CAS (Central Authentication System) is a simple, secure single sign-on system. In my experience connecting CareerHub to university login systems, I love it when unis use CAS because it’s so elegantly simple to integrate with.
If you need to test CAS authentication in a Windows development environment, these step-by-step instructions should get you running in about 5 minutes.
- Download Tomcat, extract to any folder.
Run [tomcat_folder]\bin\startup.bat to start Tomcat. If you get an error about JAVA_HOME or JRE_HOME, set one of those environment variables, e.g:
SET JRE_HOME=C:\Program Files (x86)\Java\jre6
(I added this to my startup.bat file so it isn’t set system wide)
- Download the CAS zip file, grab the .WAR file from cas-server-[version]\modules and put it in [tomcat_folder]\webapps - it should take a while to copy and then you should see a new folder appear: [tomcat_folder]\webapps\cas-server-webapp-[version].

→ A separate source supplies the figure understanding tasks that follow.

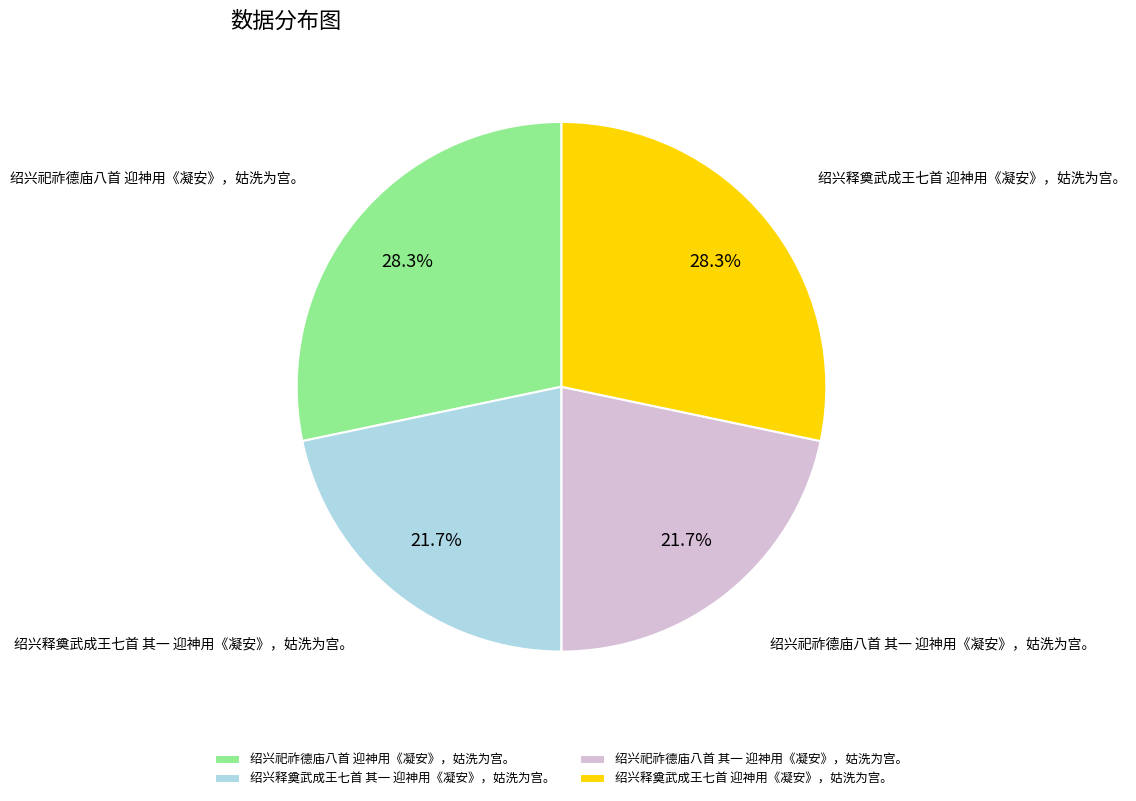

To the nearest percent, what portion does 绍兴祀祚德庙八首 迎神用《凝安》，姑洗为宫。 represent?

28%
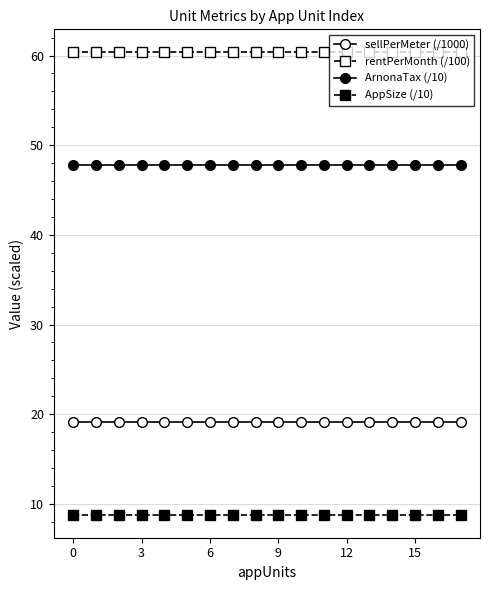

How many lines are shown in the chart?

4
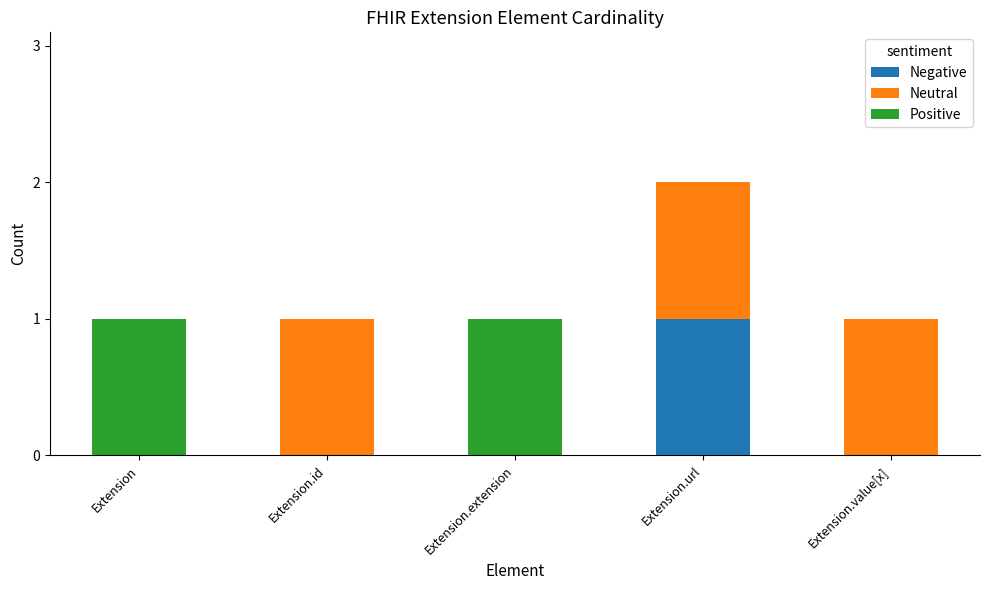

At which category is the sum across all series the highest?

Extension.url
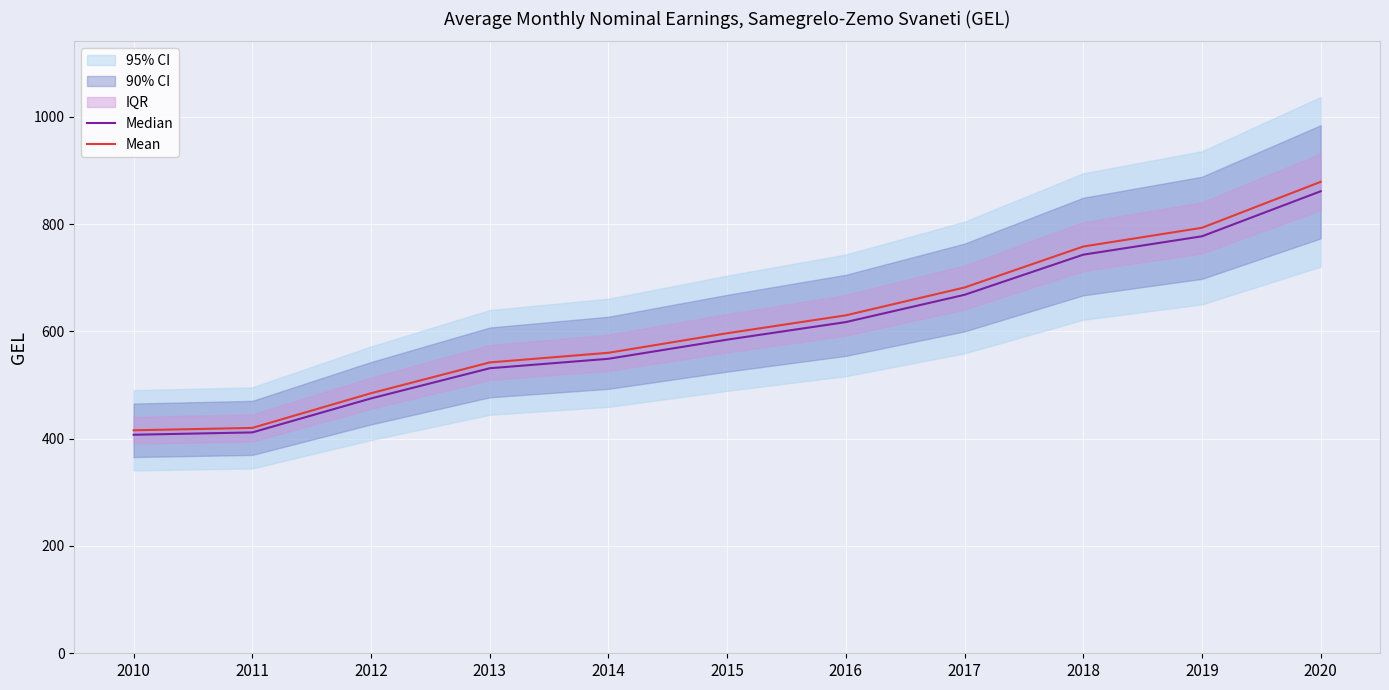

Reading left to right, extract all data points from this chart.

Median: 2010=407.3	2011=411.7	2012=475.0	2013=531.3	2014=548.9	2015=584.6	2016=617.3	2017=668.2	2018=743.0	2019=777.2	2020=861.2
Mean: 2010=415.6	2011=420.1	2012=484.7	2013=542.1	2014=560.1	2015=596.5	2016=629.9	2017=681.8	2018=758.2	2019=793.1	2020=878.7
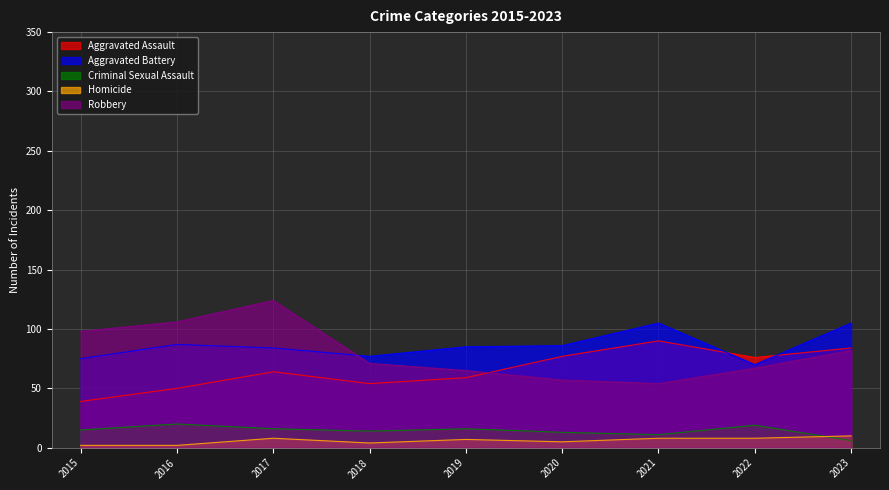

True or false: Homicide and Robbery intersect in this chart.

False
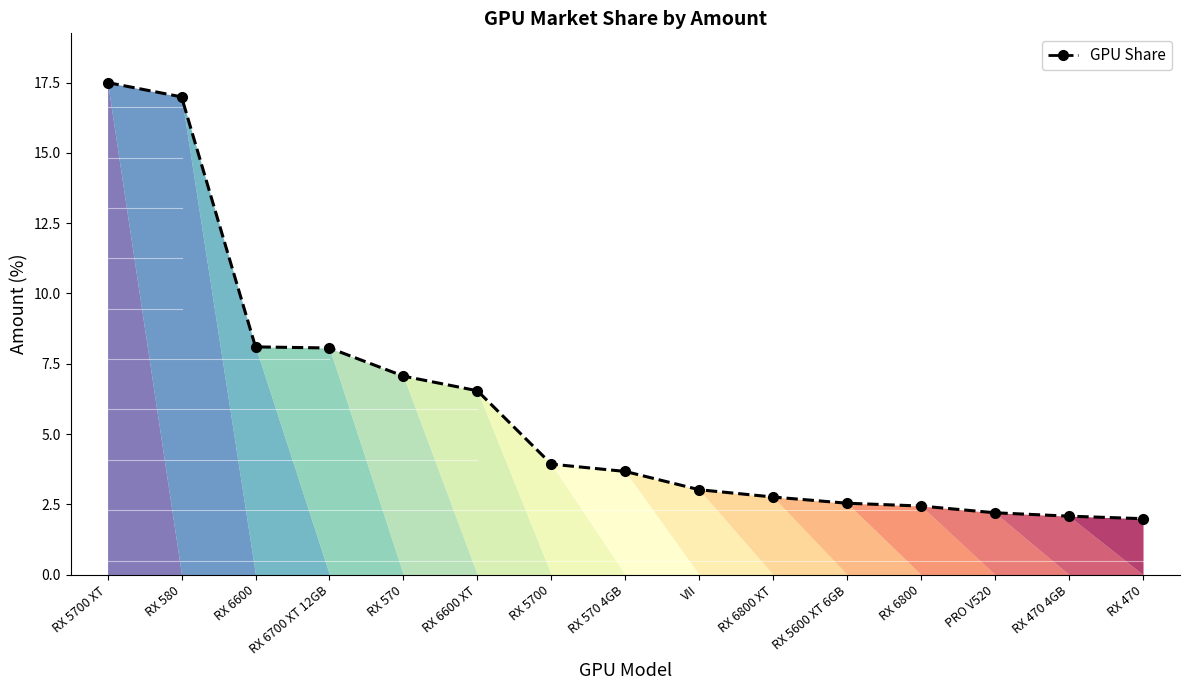

The value at RX 570 4GB is 3.7. True or false?

True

- Go to http://localhost:8080/cas-server-webapp-[version], you should see a CAS login page.
- By default, CAS comes configured to use a simple authentication handler where it accepts any login attempts where the username (NetID) and password are the same - so try logging in with username “test”, password “test” or similar.
If you don’t want to mess around with configuring SSL for Tomcat, disable secure cookies for CAS by editing [cas-webapp]\WEB-INF\spring-configuration\ticketGrantingTicketCookieGenerator.xml and setting p:cookieSecure="false". You’ll need to shutdown and startup Tomcat for the changes to take effect.
Done! That’s all there is to it. You can now get busy integrating your application with this test server. If you haven’t integrated a website with a CAS server before, don’t worry - it’s almost a no-brainer.
If you want to quickly specify some username/password combos, you can replace this SimpleTestUsernamePasswordAuthenticationHandler with one of the generic authentication handlers in [tomcat_folder]\webapps\cas-server-webapp-[version]\WEB-INF\deployerConfigContext.xml.